簡潔に言えば、誰もが制限を受けることなく利用・消費できる財やサービスのことを指します。
今、インターネットの世界では「Web3.0」という言葉が新しいキーワードになっていますが、
このWeb3.0が世界を変え、人類の進化を促す技術になると考えられている理由の一つとして、この「公共財」という考え方があります。
これまでインターネットの技術・・・に限らず、ほぼ全ての商品・サービス・知識・技術は、それを作り出したもの、権利を有するものが独占し、利益を得るというのが「常識」でした。
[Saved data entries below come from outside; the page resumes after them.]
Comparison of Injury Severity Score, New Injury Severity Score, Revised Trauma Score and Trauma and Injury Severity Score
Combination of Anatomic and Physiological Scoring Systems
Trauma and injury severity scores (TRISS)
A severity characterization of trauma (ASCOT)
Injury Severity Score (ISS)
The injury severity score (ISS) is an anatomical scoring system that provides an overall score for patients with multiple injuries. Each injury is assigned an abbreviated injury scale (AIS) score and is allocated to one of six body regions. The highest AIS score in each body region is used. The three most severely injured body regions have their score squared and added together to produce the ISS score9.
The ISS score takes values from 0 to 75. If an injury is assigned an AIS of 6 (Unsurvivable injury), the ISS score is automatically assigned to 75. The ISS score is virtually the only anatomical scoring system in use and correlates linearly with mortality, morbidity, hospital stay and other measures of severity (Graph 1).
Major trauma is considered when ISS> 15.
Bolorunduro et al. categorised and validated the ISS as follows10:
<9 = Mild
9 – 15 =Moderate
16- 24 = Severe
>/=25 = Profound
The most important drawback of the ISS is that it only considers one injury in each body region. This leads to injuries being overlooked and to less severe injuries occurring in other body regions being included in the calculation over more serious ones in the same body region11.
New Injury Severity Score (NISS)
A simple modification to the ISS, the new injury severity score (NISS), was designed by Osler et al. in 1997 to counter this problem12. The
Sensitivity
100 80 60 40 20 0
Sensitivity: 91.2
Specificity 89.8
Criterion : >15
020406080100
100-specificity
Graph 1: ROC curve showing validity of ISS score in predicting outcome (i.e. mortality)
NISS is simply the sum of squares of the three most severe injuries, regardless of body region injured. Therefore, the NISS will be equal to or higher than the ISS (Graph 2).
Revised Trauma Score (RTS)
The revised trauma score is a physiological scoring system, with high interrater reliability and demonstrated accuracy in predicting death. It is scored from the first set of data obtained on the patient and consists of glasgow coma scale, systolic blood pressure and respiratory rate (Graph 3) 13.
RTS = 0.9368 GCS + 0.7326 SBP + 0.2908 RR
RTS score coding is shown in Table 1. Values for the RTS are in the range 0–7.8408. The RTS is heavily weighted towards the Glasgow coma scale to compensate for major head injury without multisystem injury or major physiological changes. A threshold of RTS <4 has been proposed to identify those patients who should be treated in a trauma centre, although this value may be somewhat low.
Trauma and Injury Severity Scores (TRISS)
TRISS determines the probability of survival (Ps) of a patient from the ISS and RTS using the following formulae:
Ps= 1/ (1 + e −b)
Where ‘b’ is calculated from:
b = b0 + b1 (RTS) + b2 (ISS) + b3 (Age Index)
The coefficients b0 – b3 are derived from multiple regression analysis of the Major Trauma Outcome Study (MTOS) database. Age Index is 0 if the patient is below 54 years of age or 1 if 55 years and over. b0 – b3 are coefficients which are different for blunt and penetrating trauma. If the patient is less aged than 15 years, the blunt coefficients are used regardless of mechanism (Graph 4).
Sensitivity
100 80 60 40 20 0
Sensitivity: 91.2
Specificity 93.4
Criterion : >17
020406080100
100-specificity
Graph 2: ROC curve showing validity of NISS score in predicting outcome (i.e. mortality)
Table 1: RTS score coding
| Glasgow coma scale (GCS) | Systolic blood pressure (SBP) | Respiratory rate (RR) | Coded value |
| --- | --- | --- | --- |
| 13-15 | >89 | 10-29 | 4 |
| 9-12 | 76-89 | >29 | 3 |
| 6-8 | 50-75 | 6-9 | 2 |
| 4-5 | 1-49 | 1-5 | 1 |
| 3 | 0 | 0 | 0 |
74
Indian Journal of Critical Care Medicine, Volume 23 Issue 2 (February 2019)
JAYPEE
しかし今、Web3.0=特定の企業に依存しない分散型のネットワークを作り出そうとする世界のムーブメントでは、
関連する技術を「公共財」にすることがWebの未来を構築する基本であるとして共通認識されています。
もう少し詳しく説明すると、
関連技術をGithubなどを利用してオープンにし、Web3.0の商品やサービス、技術の開発を促していく、という考え方になります。
Web3.0の最新技術も含め、無料でウェブ上に公開されていくわけですから、
技術者としては開発のスピードはこれまでと比較できないレベルで上がりますし、開発コストも下げられることで開発者の敷居を下げることが出来ます。
新規参入も容易であり、隠れた才能を見出される技術者も現れることでしょう。
ある意味、奉仕に近いこの「公共財」の考え方は、まさに「分散型」の哲学を踏襲していると言えるでしょう。
技術も知識も特定の企業が独占するのではなく、皆で共有しようという考え方である訳ですから。
画期的なこの考え方により、これまで人類が経験したことのない技術的進化がWeb3.0で起こる可能性があると言えるでしょう。
そんな技術的進化を促す「公共財」を充実させるべく、
FilecoinのProtocolLabsの主催により、公共財への資金提供を促すためのイベント「Funding the Commons」が今年の6月24〜25日にニューヨークで開催されます。
〜Funding the Commons〜
https://fundingthecommons.io/
同じ目的のイベントは過去2回、オンラインでの「バーチャルイベント」という形で開催されてきましたが、オフラインのイベントとしては初開催になります。
同イベントにはイーサリアムのヴィタリック・ブテリンや、Filecoinのホアン・ベネットをはじめ、
Web3の先端を走るスピーカーの数々が2日間登壇し、公共財、つまりオープンソースとなる技術開発への資金提供の重要性と可能性について語ります。
開催会場はニューヨーク・セントラルパークのそばにある、ニューヨークで最も古い博物館「New York Historical Society」。
世界の先端を走る街、ニューヨークの中の、
最も古く歴史ある博物館で行われる、
最先端のインターネットのイベントとは、実に趣があると思いませんか?
ひょっとしたらこのイベントが、Web3.0の一つのターニングポイントになるかもしれません。
まだまだ創成期にあるWeb3.0。
これからの成長により、我々の生活をどのように変え、便利にしてくれるのか、非常に楽しみです。